Once again, thankyou to everyone who has been able to help us this year, not only do we greatly appreciate it, but we wouldn’t have achieved much at all if it wasn’t for you.
Merry Christmas and a happy and safe New Year from the VGR Civil Branch.
Workdays will resume on Tuesday 11th Jan 2021, check back on Monday 10th Jan for details.
The great wall of Castlemaine part 2! Although not truly an extension of the wall, rather just more posts to offer the waste water treatment some protection. However given that we learnt all those skills building the first wall, we fell into muscle memory for this one.
Basically a very straight forward rail post fence that’ll have a bottom kick rail to help define the different areas and a simple top rail to cap it off.
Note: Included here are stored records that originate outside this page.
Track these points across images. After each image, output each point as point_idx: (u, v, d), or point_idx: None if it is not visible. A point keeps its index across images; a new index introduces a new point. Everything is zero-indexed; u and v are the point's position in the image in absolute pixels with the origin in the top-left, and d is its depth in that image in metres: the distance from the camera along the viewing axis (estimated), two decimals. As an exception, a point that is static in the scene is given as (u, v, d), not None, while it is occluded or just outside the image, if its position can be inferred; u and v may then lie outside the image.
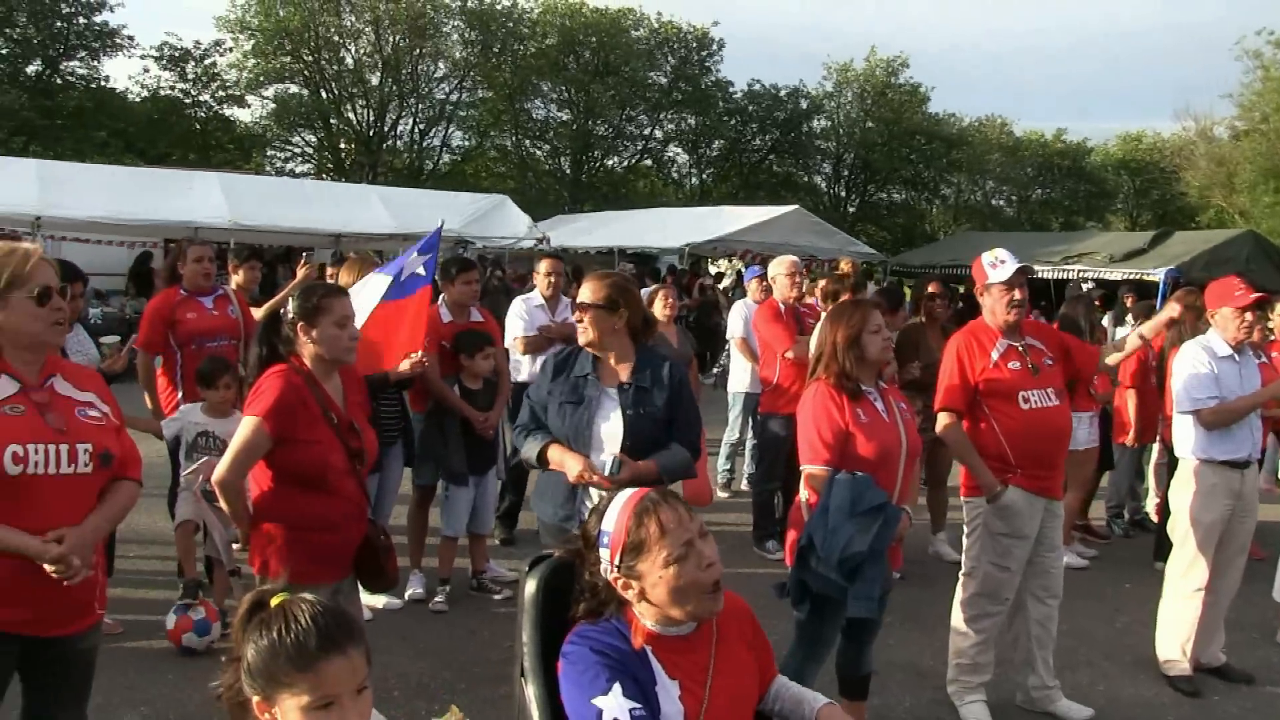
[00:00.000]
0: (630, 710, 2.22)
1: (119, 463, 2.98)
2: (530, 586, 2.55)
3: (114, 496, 2.99)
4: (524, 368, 7.06)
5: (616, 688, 2.24)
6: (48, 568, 2.73)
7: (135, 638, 5.30)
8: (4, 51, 30.75)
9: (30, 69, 31.49)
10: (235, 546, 4.92)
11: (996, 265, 4.64)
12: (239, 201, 16.64)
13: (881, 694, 4.90)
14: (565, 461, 3.82)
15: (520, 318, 7.12)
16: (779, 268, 7.54)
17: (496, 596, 6.20)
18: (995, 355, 4.61)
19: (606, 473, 3.74)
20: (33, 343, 2.86)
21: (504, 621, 5.78)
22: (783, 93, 40.51)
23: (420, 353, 5.60)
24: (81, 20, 31.33)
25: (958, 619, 4.82)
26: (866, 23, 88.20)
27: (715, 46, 39.94)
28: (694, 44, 39.76)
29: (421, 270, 5.60)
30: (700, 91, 39.67)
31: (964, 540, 4.81)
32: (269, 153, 37.69)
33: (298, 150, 38.12)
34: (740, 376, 8.86)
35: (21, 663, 2.91)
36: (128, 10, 57.74)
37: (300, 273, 6.89)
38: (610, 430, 3.88)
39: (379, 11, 35.11)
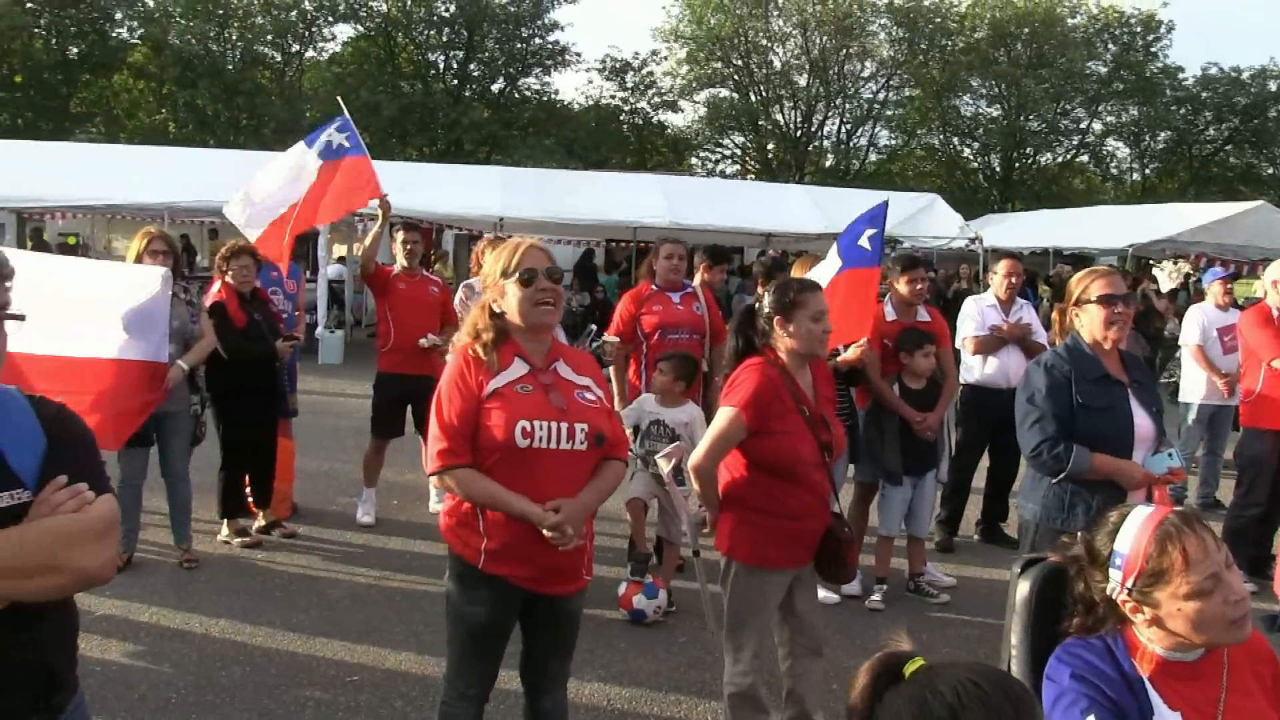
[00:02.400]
0: None
1: (610, 444, 3.23)
2: (1023, 589, 2.46)
3: (604, 474, 3.23)
4: (975, 369, 6.99)
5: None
6: (546, 533, 3.01)
7: (591, 606, 5.67)
8: (476, 74, 34.78)
9: (494, 87, 35.24)
10: (703, 531, 5.22)
11: None
12: (678, 202, 17.51)
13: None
14: (1123, 470, 3.83)
15: (972, 318, 7.04)
16: None
17: (933, 600, 6.12)
18: None
19: (1162, 470, 3.80)
20: (525, 324, 3.15)
21: (940, 626, 5.72)
22: (1245, 75, 36.78)
23: (865, 340, 5.66)
24: (538, 40, 34.55)
25: None
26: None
27: (1163, 30, 37.07)
28: (1138, 28, 37.10)
29: (867, 245, 5.61)
30: (1144, 80, 36.97)
31: None
32: (701, 154, 39.44)
33: (726, 152, 39.57)
34: (1194, 387, 8.32)
35: (523, 614, 3.25)
36: (575, 28, 62.77)
37: None
38: (1144, 430, 3.88)
39: (806, 14, 35.78)
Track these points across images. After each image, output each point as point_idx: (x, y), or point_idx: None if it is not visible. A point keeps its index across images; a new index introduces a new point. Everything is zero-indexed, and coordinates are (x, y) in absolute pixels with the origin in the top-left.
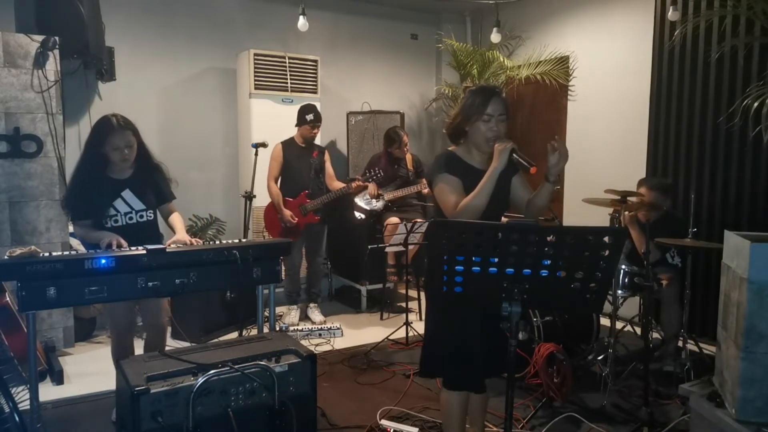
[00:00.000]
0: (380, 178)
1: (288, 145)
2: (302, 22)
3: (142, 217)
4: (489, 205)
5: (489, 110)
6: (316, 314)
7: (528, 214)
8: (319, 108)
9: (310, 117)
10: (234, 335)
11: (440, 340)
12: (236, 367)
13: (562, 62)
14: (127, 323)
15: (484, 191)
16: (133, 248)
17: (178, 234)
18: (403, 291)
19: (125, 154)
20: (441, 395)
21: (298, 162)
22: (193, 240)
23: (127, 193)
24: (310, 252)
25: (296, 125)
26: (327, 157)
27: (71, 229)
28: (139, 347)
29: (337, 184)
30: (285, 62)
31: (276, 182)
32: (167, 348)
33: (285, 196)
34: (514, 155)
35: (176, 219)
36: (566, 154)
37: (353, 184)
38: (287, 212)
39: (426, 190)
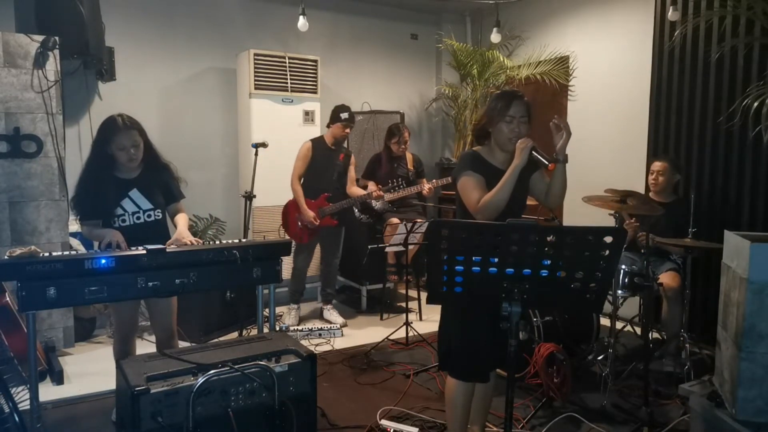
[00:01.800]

We’ve done all but the top rail so far, and depending on the final levels, we might even add another longitudinal rail along part of it to help divert rain water run off away.
Here John shows us he has still got a good feel for the rail saw, although a short wall, still a good few cuts were required today.
In the afternoon we did another test move into the carriage shed, with the longest available carriage pushed around the curves and into the shed to just confirm everything was okay – it was!